Have another question for you today:
A course has seven elective topics, and students must complete exactly three of them in order to pass the course. If 200 students passed the course, show that at least 6 of them must have completed the same electives as each other.
Now I know this is related to counting and the pigeonhole principle, and there are a couple of other related questions already asked but I couldn't apply them to my quuestion.
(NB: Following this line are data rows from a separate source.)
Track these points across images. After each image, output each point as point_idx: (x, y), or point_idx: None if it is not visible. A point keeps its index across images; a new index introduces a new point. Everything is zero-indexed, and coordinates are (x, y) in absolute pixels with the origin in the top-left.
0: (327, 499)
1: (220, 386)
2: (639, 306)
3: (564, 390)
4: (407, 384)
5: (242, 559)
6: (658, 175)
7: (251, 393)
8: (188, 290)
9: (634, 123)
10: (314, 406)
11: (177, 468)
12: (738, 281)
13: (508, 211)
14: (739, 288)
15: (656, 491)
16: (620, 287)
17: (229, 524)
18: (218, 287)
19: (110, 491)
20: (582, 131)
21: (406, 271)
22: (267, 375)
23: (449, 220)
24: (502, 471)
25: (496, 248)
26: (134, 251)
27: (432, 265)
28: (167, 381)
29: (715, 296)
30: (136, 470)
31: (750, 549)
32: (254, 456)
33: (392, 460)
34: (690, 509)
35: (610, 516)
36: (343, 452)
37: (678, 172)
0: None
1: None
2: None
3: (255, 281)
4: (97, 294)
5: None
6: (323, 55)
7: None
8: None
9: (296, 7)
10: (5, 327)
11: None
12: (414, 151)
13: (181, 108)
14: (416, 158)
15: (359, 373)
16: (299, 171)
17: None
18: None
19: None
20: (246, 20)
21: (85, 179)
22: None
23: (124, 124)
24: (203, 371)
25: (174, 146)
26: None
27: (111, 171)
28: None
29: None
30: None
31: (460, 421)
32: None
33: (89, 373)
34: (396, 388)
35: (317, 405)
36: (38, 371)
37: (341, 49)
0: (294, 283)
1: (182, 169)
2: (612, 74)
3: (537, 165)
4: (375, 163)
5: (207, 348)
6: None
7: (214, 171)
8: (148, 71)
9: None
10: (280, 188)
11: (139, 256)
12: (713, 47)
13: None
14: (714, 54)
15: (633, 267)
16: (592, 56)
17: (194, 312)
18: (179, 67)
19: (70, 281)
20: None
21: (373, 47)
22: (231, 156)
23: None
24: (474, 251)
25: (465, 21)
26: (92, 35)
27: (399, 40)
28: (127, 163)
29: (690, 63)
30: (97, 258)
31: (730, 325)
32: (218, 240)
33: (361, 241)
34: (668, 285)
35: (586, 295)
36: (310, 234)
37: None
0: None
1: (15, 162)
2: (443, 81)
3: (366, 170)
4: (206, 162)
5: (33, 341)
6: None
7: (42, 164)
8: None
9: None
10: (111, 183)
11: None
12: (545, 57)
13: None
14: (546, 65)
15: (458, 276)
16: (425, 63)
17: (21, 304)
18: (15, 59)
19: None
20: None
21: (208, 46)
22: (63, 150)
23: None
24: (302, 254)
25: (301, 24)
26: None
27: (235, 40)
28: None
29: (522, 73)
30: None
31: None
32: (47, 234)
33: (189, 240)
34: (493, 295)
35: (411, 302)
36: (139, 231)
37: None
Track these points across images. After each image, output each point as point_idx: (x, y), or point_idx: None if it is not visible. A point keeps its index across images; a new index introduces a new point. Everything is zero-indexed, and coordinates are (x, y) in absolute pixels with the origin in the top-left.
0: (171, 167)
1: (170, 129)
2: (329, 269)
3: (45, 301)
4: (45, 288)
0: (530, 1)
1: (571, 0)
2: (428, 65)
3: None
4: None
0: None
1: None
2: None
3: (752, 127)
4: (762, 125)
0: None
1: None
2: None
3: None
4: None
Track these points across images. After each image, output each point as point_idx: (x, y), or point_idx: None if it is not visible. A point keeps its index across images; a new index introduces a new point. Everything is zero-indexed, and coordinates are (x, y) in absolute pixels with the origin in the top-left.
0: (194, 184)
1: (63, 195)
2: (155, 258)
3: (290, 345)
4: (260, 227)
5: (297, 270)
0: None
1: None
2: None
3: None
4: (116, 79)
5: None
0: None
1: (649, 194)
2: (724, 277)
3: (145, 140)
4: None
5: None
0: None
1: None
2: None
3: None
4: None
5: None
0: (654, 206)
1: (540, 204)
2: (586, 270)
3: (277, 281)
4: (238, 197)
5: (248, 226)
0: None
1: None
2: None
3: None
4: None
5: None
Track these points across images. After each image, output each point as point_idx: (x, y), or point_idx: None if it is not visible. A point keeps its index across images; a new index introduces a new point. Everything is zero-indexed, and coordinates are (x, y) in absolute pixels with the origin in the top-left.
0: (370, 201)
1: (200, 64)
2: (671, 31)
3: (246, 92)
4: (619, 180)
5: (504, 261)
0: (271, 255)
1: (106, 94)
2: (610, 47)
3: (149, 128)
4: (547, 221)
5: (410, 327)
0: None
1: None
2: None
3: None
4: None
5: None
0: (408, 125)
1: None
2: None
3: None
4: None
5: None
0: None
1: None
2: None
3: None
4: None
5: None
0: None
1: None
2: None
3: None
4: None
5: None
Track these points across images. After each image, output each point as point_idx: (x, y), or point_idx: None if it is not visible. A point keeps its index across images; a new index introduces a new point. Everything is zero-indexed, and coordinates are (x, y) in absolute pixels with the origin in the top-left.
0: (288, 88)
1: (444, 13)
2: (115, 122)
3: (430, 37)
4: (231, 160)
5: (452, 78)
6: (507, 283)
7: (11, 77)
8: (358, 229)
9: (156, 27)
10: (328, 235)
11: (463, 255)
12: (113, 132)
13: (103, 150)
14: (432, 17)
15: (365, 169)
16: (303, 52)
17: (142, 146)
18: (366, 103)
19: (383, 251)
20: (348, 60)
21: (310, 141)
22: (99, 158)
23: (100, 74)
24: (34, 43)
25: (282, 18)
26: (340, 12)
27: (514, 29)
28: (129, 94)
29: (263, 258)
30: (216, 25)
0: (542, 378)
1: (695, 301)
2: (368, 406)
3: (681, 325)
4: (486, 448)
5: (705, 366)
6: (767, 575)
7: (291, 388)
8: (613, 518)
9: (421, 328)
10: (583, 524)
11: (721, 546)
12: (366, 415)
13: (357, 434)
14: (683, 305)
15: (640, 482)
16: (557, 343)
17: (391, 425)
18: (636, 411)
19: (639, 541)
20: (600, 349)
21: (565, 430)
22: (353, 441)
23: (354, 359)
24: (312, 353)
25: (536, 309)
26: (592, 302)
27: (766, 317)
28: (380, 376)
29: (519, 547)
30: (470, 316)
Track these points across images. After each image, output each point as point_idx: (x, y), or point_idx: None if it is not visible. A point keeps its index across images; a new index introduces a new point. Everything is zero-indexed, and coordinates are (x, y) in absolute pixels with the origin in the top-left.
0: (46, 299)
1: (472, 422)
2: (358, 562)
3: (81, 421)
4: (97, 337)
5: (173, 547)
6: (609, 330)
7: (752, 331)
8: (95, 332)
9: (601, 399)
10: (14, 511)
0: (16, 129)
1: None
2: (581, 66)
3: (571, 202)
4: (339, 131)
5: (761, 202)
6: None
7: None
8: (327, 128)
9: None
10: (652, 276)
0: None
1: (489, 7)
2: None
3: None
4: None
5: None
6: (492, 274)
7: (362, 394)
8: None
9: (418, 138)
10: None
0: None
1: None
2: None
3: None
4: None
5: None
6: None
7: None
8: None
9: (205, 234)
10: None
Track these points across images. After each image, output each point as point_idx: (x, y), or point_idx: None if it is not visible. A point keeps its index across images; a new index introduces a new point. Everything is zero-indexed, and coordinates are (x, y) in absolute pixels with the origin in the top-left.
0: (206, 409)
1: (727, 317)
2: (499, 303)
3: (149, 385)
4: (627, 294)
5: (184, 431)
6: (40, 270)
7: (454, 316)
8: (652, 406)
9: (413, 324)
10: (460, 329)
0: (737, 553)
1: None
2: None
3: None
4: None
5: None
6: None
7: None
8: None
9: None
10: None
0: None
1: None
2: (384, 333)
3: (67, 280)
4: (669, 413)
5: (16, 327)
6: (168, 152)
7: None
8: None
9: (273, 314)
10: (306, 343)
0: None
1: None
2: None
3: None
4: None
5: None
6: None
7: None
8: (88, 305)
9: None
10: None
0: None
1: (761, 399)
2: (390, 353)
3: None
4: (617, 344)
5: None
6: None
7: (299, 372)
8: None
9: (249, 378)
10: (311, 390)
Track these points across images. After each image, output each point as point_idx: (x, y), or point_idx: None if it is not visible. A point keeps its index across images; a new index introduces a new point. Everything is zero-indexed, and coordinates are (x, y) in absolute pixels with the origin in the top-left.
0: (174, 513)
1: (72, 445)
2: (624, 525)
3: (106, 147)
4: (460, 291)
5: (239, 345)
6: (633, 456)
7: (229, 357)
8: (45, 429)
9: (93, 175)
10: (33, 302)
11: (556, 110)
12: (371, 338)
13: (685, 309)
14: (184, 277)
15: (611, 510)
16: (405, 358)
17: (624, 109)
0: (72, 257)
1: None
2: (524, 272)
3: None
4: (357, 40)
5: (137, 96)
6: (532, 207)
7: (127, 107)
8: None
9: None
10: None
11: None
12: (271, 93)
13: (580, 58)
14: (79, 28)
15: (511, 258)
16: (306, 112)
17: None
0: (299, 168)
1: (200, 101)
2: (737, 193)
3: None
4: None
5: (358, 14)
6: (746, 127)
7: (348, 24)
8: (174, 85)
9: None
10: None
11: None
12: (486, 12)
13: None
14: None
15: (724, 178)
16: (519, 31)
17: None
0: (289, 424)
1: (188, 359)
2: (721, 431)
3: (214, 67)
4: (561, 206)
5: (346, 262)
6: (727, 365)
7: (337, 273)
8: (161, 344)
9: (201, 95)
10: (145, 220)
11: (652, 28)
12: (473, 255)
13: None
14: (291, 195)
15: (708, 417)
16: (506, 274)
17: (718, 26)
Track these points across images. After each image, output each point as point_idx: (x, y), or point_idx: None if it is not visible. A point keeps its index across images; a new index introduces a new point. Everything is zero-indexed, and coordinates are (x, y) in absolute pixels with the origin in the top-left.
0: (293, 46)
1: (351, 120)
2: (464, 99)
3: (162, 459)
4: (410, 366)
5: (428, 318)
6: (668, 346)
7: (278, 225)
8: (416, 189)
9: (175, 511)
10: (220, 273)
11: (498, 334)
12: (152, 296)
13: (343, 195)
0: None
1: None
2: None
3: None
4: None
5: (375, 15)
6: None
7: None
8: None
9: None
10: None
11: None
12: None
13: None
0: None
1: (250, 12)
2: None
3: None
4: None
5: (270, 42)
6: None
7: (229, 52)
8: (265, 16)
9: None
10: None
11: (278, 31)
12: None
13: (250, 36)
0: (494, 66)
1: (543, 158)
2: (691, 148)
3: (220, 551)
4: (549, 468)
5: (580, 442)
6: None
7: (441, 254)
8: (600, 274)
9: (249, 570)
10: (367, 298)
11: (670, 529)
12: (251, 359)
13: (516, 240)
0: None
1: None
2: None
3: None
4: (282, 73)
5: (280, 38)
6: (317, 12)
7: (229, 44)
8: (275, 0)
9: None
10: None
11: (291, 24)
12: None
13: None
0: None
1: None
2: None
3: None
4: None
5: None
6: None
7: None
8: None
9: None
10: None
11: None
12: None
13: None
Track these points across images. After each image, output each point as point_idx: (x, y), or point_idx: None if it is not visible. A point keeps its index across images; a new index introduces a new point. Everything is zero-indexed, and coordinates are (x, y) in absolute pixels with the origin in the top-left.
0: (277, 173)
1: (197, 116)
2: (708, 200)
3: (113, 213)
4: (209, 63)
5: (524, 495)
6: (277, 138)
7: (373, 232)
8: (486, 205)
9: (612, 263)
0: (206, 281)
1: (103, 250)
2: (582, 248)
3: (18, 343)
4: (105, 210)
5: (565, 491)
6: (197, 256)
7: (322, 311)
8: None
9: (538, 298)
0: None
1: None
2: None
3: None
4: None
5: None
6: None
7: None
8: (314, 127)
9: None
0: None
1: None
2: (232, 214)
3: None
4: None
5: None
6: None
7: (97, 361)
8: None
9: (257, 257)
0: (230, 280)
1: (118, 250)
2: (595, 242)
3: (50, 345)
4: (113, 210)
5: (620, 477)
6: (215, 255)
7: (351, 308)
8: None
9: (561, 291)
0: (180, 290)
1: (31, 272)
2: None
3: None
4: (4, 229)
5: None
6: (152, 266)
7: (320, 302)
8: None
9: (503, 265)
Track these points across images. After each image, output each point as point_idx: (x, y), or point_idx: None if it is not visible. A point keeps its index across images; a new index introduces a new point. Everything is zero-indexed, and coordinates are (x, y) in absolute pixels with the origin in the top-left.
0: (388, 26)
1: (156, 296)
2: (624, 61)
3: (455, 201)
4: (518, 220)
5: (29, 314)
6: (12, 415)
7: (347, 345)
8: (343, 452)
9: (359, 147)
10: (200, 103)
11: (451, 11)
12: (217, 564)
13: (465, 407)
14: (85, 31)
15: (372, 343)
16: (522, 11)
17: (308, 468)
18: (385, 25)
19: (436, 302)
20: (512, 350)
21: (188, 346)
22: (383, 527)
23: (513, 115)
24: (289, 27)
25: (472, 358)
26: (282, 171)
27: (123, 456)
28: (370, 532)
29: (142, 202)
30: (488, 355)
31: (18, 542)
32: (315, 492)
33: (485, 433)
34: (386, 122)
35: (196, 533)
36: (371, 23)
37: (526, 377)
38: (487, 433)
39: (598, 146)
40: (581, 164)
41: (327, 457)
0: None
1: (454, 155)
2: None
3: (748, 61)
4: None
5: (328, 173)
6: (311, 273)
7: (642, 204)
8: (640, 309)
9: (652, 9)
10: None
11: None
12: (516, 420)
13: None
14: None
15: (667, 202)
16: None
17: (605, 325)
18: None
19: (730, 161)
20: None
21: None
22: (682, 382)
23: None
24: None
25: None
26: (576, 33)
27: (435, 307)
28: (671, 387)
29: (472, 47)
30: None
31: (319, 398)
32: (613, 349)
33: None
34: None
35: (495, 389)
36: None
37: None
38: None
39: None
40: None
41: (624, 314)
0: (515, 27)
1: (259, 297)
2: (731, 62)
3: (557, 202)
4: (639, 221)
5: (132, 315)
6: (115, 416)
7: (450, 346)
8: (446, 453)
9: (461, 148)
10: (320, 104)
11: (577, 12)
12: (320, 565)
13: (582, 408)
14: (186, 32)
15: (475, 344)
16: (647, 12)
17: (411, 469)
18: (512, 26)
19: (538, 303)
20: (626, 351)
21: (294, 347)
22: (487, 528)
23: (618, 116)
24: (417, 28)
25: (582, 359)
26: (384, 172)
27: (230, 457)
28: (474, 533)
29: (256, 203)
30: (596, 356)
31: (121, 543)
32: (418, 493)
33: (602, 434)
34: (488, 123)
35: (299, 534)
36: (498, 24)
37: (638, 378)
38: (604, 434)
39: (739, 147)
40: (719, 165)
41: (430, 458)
I know that the (informal) pigeonhole principle states that if you have $n$ boxes, and you have more than $n$ pigeons to distribute between those boxes, then at least one of the boxes will contain more than one pigeons, but I'm not sure what my boxes and what my pigeons are in this problem
Instead of thinking about pigeons to be put into boxes, you could approach this the way Edsger Dijkstra does in http://www.cs.utexas.edu/users/EWD/transcriptions/EWD10xx/EWD1094.html
Specifically, he restates the principle this way
This is a simple generalization of the familiar principle. In your case, let the bags be the number of possible selections of 3 electives out of 7 = $\binom{7}{3}$ =35.
Each bag is going to get a certain number of students. The number of students is always an integer $\geq 0$.
The average is 200/35 = 5.72 students per bag on average. The maximum out of the set of 35 bags must be greater than this average, i.e., at least 6 of the students must have completed the same set of 3 electives.